Find the line holding "Pixel focal lengths" in the entries below. Give it again exactly, along with every line after it up to and including the line holding "the person standing at point (170, 218)".

• _Provided material_
►

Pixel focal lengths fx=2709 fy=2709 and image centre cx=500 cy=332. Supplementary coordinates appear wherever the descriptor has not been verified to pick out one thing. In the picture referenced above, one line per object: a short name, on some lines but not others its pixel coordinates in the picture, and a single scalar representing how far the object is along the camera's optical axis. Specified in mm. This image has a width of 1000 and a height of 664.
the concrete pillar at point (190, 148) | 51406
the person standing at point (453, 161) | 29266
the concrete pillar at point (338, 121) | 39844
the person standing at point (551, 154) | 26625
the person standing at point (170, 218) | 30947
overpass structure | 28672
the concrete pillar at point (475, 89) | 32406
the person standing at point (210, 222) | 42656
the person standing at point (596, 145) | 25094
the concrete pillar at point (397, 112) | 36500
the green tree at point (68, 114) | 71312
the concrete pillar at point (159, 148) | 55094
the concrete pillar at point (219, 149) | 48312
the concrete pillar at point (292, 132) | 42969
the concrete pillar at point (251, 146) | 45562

◄
►

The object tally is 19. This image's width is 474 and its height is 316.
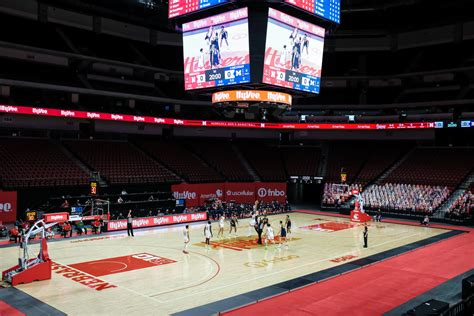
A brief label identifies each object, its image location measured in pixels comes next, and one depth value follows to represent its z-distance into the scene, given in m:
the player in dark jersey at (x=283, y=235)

◄
►

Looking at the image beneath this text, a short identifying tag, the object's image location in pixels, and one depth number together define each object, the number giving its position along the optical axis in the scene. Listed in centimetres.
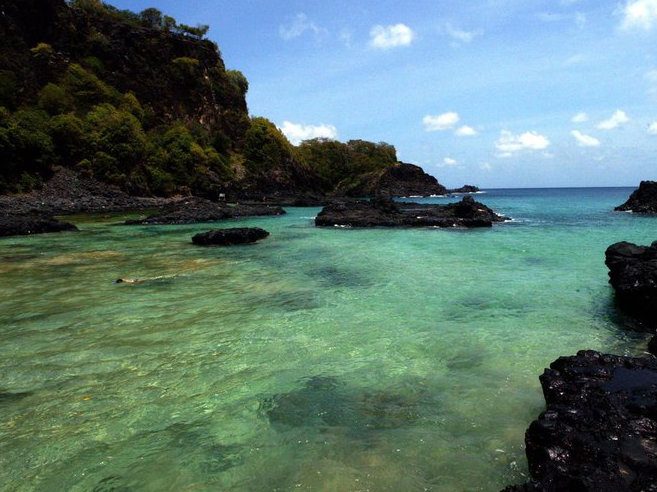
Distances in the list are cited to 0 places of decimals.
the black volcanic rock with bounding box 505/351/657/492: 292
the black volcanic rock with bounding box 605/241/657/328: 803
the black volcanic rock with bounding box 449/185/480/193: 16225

◄

• _Task solution_
Pixel focal lengths fx=2709 fy=2709 and image centre cx=500 cy=332. Supplementary coordinates appear wherever the descriptor has not been verified to pick out one thing. In the picture referenced above, one line per object: a short name, on some lines but not others its pixel coordinates in the picture, and a single scalar representing how far the object is along the camera's optical axis. Specified in mm. This image has a width of 1000 and a height of 664.
the concrete pillar at point (190, 148) | 51406
the person standing at point (453, 161) | 29266
the concrete pillar at point (338, 121) | 39844
the person standing at point (551, 154) | 26625
the person standing at point (170, 218) | 30947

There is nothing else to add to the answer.